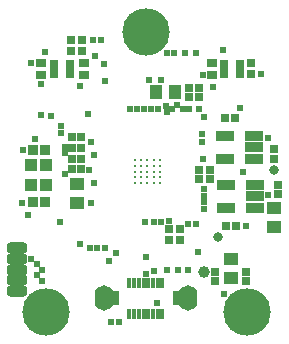
<source format=gts>
%FSTAX25Y25*%
%MOIN*%
%SFA1B1*%

%IPPOS*%
%AMD31*
4,1,8,-0.034000,0.007500,-0.034000,-0.007500,-0.022500,-0.019000,0.022500,-0.019000,0.034000,-0.007500,0.034000,0.007500,0.022500,0.019000,-0.022500,0.019000,-0.034000,0.007500,0.0*
1,1,0.023000,-0.022500,0.007500*
1,1,0.023000,-0.022500,-0.007500*
1,1,0.023000,0.022500,-0.007500*
1,1,0.023000,0.022500,0.007500*
%
G04~CAMADD=31~8~0.0~0.0~380.0~680.0~115.0~0.0~15~0.0~0.0~0.0~0.0~0~0.0~0.0~0.0~0.0~0~0.0~0.0~0.0~90.0~680.0~380.0*
%ADD31D31*%
%ADD32R,0.028470X0.028470*%
%ADD33R,0.047370X0.043430*%
%ADD34R,0.043430X0.047370*%
%ADD35R,0.039500X0.043430*%
%ADD36R,0.059180X0.035560*%
%ADD37C,0.012940*%
%ADD38R,0.025720X0.029650*%
%ADD39R,0.033590X0.029650*%
%ADD40R,0.029650X0.025720*%
%ADD41R,0.025720X0.019810*%
%ADD42R,0.020470X0.048820*%
%ADD43R,0.014570X0.034250*%
%ADD44R,0.028470X0.028470*%
%ADD45R,0.036350X0.036350*%
%ADD46O,0.063120X0.084770*%
%ADD47C,0.158000*%
%ADD48C,0.024000*%
%ADD49C,0.039000*%
%ADD50C,0.032000*%
%LNdigit-1*%
%LPD*%
G54D31*
X0006205Y0033169D03*
X0006299Y0029528D03*
Y0026D03*
Y0022441D03*
Y0018898D03*
G54D32*
X0082451Y0025295D03*
Y0022146D03*
X0072342D03*
Y0025295D03*
X0091732Y0066142D03*
Y0062992D03*
X00931Y0051125D03*
Y0054275D03*
X0066899Y0056115D03*
Y0059265D03*
X0070442Y0056115D03*
Y0059265D03*
X0066929Y0086614D03*
Y0083465D03*
X0063386Y0086614D03*
Y0083465D03*
G54D33*
X0077559Y0029626D03*
Y0023327D03*
X0026083Y0048228D03*
Y0054527D03*
X0091732Y0046457D03*
Y0040157D03*
G54D34*
X0052461Y0085138D03*
X005876D03*
G54D35*
X0010925Y0060728D03*
Y0054232D03*
X0015846Y0060728D03*
Y0054232D03*
G54D36*
X0085039Y0062992D03*
Y0066732D03*
Y0070472D03*
X007559D03*
Y0062992D03*
X0085433Y0046654D03*
Y0050394D03*
Y0054134D03*
X0075984D03*
Y0046654D03*
G54D37*
X0053858Y0062598D03*
Y006063D03*
Y0058661D03*
Y0056693D03*
Y0054724D03*
X0051732Y0062598D03*
Y006063D03*
Y0058661D03*
Y0056693D03*
Y0054724D03*
X0049606Y0062598D03*
Y006063D03*
Y0058661D03*
Y0056693D03*
Y0054724D03*
X004748Y0062598D03*
Y006063D03*
Y0058661D03*
Y0056693D03*
Y0054724D03*
X0045354Y0062598D03*
Y006063D03*
Y0058661D03*
Y0056693D03*
Y0054724D03*
G54D38*
X0060433Y003937D03*
X005689D03*
X0060433Y00357D03*
X005689D03*
X0024213Y0102362D03*
X0027756D03*
X0024213Y0098819D03*
X0027756D03*
G54D39*
X007126Y0094882D03*
Y0090945D03*
X0028346D03*
Y0094882D03*
X0014173Y0090945D03*
Y0094882D03*
G54D40*
X0084252Y0094685D03*
Y0091142D03*
G54D41*
X0075295Y0094882D03*
Y0092913D03*
Y0090945D03*
X008061D03*
Y0092913D03*
Y0094882D03*
X0018602D03*
Y0092913D03*
Y0090945D03*
X0023917D03*
Y0092913D03*
Y0094882D03*
G54D42*
X0039075Y0016437D03*
X0059252D03*
G54D43*
X0054675Y0021358D03*
X00531D03*
X0051526D03*
X0049951D03*
X0043652D03*
X0045226D03*
X0046801D03*
X0048376D03*
Y0011319D03*
X0046801D03*
X0045226D03*
X0043652D03*
X0049951D03*
X0051526D03*
X00531D03*
X0054675D03*
G54D44*
X007874Y0076378D03*
X007559D03*
X0079134Y0040551D03*
X0075984D03*
X0024409Y0066535D03*
X0027559D03*
X0024409Y0070079D03*
X0027559D03*
X0024409Y0062992D03*
X0027559D03*
X0024409Y0059449D03*
X0027559D03*
G54D45*
X0011417Y0065748D03*
X0015354D03*
X0011417Y0048425D03*
X0015354D03*
G54D46*
X0063287Y0016358D03*
X0035138D03*
G54D47*
X0049213Y0105118D03*
X0015748Y0011811D03*
X0082677D03*
G54D48*
X0010818Y0029528D03*
X0012992Y0027953D03*
X0048819Y0041732D03*
X0051968D03*
X0054295D03*
X0020417D03*
X001437Y0022047D03*
X0012992Y0024016D03*
X001437Y0025984D03*
X0049213Y00246D03*
X0075295Y0017815D03*
X0034055Y0102362D03*
X00375Y0008366D03*
X0040059Y0008393D03*
X0052953Y0014862D03*
X0050295Y0089272D03*
X0009843Y0044094D03*
X00518Y00254D03*
X0054232Y0089272D03*
X005315Y0079528D03*
X00209Y00715D03*
X00299Y0078D03*
X00669Y00795D03*
X0050787Y0079528D03*
X00437Y00794D03*
X00354Y00331D03*
X0061417Y0079528D03*
X00221Y00667D03*
X0030315Y0059055D03*
X0033Y00331D03*
X0048425Y0079528D03*
X0063287Y0041339D03*
X00391Y0031416D03*
X0059646Y0080807D03*
X00686Y0077D03*
X00354Y00887D03*
X00636Y00796D03*
X00273Y00871D03*
X00221Y00647D03*
X00304Y00331D03*
X0057874Y0079528D03*
X0065748Y0041339D03*
X0055905Y008061D03*
X00209Y00737D03*
X00461Y00794D03*
X005605Y0078524D03*
X005689Y0042323D03*
X0037008Y0028698D03*
X0030807Y0048228D03*
X0017572Y0077328D03*
X00562Y00981D03*
X00683Y0091D03*
X00353Y0094488D03*
X0032283Y00973D03*
X00108Y00949D03*
X0062205Y00983D03*
X0058661Y0098155D03*
X0065748Y0098148D03*
X00081Y0065748D03*
X00079Y0048275D03*
X00155Y00986D03*
X00748Y00991D03*
X00715Y00869D03*
X00814Y0058439D03*
X00804Y0079705D03*
X00899Y00697D03*
X009Y00507D03*
X00825Y00406D03*
X0049213Y00303D03*
X0063287Y0026D03*
X00598D03*
X00272Y00345D03*
X00121Y00695D03*
X00141Y00774D03*
Y00879D03*
X0031462Y0102362D03*
X00875Y0091142D03*
X0032Y00641D03*
X00318Y0054724D03*
X0022037Y0057937D03*
X006639Y003189D03*
X00563Y0026D03*
X00682Y00627D03*
X00678Y00686D03*
X00686Y00462D03*
Y0048425D03*
Y00506D03*
Y0052846D03*
X00678Y00712D03*
X0031Y00685D03*
G54D49*
X00686Y0025197D03*
G54D50*
X0091732Y00592D03*
X0073228Y0037D03*
M02*
</source>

-.-.-

• [Goal of the exercise]:
Word for word, print the material above, but without its pictures.

• [Exercise answer]:
<source format=gts>
%FSTAX25Y25*%
%MOIN*%
%SFA1B1*%

%IPPOS*%
%AMD31*
4,1,8,-0.034000,0.007500,-0.034000,-0.007500,-0.022500,-0.019000,0.022500,-0.019000,0.034000,-0.007500,0.034000,0.007500,0.022500,0.019000,-0.022500,0.019000,-0.034000,0.007500,0.0*
1,1,0.023000,-0.022500,0.007500*
1,1,0.023000,-0.022500,-0.007500*
1,1,0.023000,0.022500,-0.007500*
1,1,0.023000,0.022500,0.007500*
%
G04~CAMADD=31~8~0.0~0.0~380.0~680.0~115.0~0.0~15~0.0~0.0~0.0~0.0~0~0.0~0.0~0.0~0.0~0~0.0~0.0~0.0~90.0~680.0~380.0*
%ADD31D31*%
%ADD32R,0.028470X0.028470*%
%ADD33R,0.047370X0.043430*%
%ADD34R,0.043430X0.047370*%
%ADD35R,0.039500X0.043430*%
%ADD36R,0.059180X0.035560*%
%ADD37C,0.012940*%
%ADD38R,0.025720X0.029650*%
%ADD39R,0.033590X0.029650*%
%ADD40R,0.029650X0.025720*%
%ADD41R,0.025720X0.019810*%
%ADD42R,0.020470X0.048820*%
%ADD43R,0.014570X0.034250*%
%ADD44R,0.028470X0.028470*%
%ADD45R,0.036350X0.036350*%
%ADD46O,0.063120X0.084770*%
%ADD47C,0.158000*%
%ADD48C,0.024000*%
%ADD49C,0.039000*%
%ADD50C,0.032000*%
%LNdigit-1*%
%LPD*%
G54D31*
X0006205Y0033169D03*
X0006299Y0029528D03*
Y0026D03*
Y0022441D03*
Y0018898D03*
G54D32*
X0082451Y0025295D03*
Y0022146D03*
X0072342D03*
Y0025295D03*
X0091732Y0066142D03*
Y0062992D03*
X00931Y0051125D03*
Y0054275D03*
X0066899Y0056115D03*
Y0059265D03*
X0070442Y0056115D03*
Y0059265D03*
X0066929Y0086614D03*
Y0083465D03*
X0063386Y0086614D03*
Y0083465D03*
G54D33*
X0077559Y0029626D03*
Y0023327D03*
X0026083Y0048228D03*
Y0054527D03*
X0091732Y0046457D03*
Y0040157D03*
G54D34*
X0052461Y0085138D03*
X005876D03*
G54D35*
X0010925Y0060728D03*
Y0054232D03*
X0015846Y0060728D03*
Y0054232D03*
G54D36*
X0085039Y0062992D03*
Y0066732D03*
Y0070472D03*
X007559D03*
Y0062992D03*
X0085433Y0046654D03*
Y0050394D03*
Y0054134D03*
X0075984D03*
Y0046654D03*
G54D37*
X0053858Y0062598D03*
Y006063D03*
Y0058661D03*
Y0056693D03*
Y0054724D03*
X0051732Y0062598D03*
Y006063D03*
Y0058661D03*
Y0056693D03*
Y0054724D03*
X0049606Y0062598D03*
Y006063D03*
Y0058661D03*
Y0056693D03*
Y0054724D03*
X004748Y0062598D03*
Y006063D03*
Y0058661D03*
Y0056693D03*
Y0054724D03*
X0045354Y0062598D03*
Y006063D03*
Y0058661D03*
Y0056693D03*
Y0054724D03*
G54D38*
X0060433Y003937D03*
X005689D03*
X0060433Y00357D03*
X005689D03*
X0024213Y0102362D03*
X0027756D03*
X0024213Y0098819D03*
X0027756D03*
G54D39*
X007126Y0094882D03*
Y0090945D03*
X0028346D03*
Y0094882D03*
X0014173Y0090945D03*
Y0094882D03*
G54D40*
X0084252Y0094685D03*
Y0091142D03*
G54D41*
X0075295Y0094882D03*
Y0092913D03*
Y0090945D03*
X008061D03*
Y0092913D03*
Y0094882D03*
X0018602D03*
Y0092913D03*
Y0090945D03*
X0023917D03*
Y0092913D03*
Y0094882D03*
G54D42*
X0039075Y0016437D03*
X0059252D03*
G54D43*
X0054675Y0021358D03*
X00531D03*
X0051526D03*
X0049951D03*
X0043652D03*
X0045226D03*
X0046801D03*
X0048376D03*
Y0011319D03*
X0046801D03*
X0045226D03*
X0043652D03*
X0049951D03*
X0051526D03*
X00531D03*
X0054675D03*
G54D44*
X007874Y0076378D03*
X007559D03*
X0079134Y0040551D03*
X0075984D03*
X0024409Y0066535D03*
X0027559D03*
X0024409Y0070079D03*
X0027559D03*
X0024409Y0062992D03*
X0027559D03*
X0024409Y0059449D03*
X0027559D03*
G54D45*
X0011417Y0065748D03*
X0015354D03*
X0011417Y0048425D03*
X0015354D03*
G54D46*
X0063287Y0016358D03*
X0035138D03*
G54D47*
X0049213Y0105118D03*
X0015748Y0011811D03*
X0082677D03*
G54D48*
X0010818Y0029528D03*
X0012992Y0027953D03*
X0048819Y0041732D03*
X0051968D03*
X0054295D03*
X0020417D03*
X001437Y0022047D03*
X0012992Y0024016D03*
X001437Y0025984D03*
X0049213Y00246D03*
X0075295Y0017815D03*
X0034055Y0102362D03*
X00375Y0008366D03*
X0040059Y0008393D03*
X0052953Y0014862D03*
X0050295Y0089272D03*
X0009843Y0044094D03*
X00518Y00254D03*
X0054232Y0089272D03*
X005315Y0079528D03*
X00209Y00715D03*
X00299Y0078D03*
X00669Y00795D03*
X0050787Y0079528D03*
X00437Y00794D03*
X00354Y00331D03*
X0061417Y0079528D03*
X00221Y00667D03*
X0030315Y0059055D03*
X0033Y00331D03*
X0048425Y0079528D03*
X0063287Y0041339D03*
X00391Y0031416D03*
X0059646Y0080807D03*
X00686Y0077D03*
X00354Y00887D03*
X00636Y00796D03*
X00273Y00871D03*
X00221Y00647D03*
X00304Y00331D03*
X0057874Y0079528D03*
X0065748Y0041339D03*
X0055905Y008061D03*
X00209Y00737D03*
X00461Y00794D03*
X005605Y0078524D03*
X005689Y0042323D03*
X0037008Y0028698D03*
X0030807Y0048228D03*
X0017572Y0077328D03*
X00562Y00981D03*
X00683Y0091D03*
X00353Y0094488D03*
X0032283Y00973D03*
X00108Y00949D03*
X0062205Y00983D03*
X0058661Y0098155D03*
X0065748Y0098148D03*
X00081Y0065748D03*
X00079Y0048275D03*
X00155Y00986D03*
X00748Y00991D03*
X00715Y00869D03*
X00814Y0058439D03*
X00804Y0079705D03*
X00899Y00697D03*
X009Y00507D03*
X00825Y00406D03*
X0049213Y00303D03*
X0063287Y0026D03*
X00598D03*
X00272Y00345D03*
X00121Y00695D03*
X00141Y00774D03*
Y00879D03*
X0031462Y0102362D03*
X00875Y0091142D03*
X0032Y00641D03*
X00318Y0054724D03*
X0022037Y0057937D03*
X006639Y003189D03*
X00563Y0026D03*
X00682Y00627D03*
X00678Y00686D03*
X00686Y00462D03*
Y0048425D03*
Y00506D03*
Y0052846D03*
X00678Y00712D03*
X0031Y00685D03*
G54D49*
X00686Y0025197D03*
G54D50*
X0091732Y00592D03*
X0073228Y0037D03*
M02*
</source>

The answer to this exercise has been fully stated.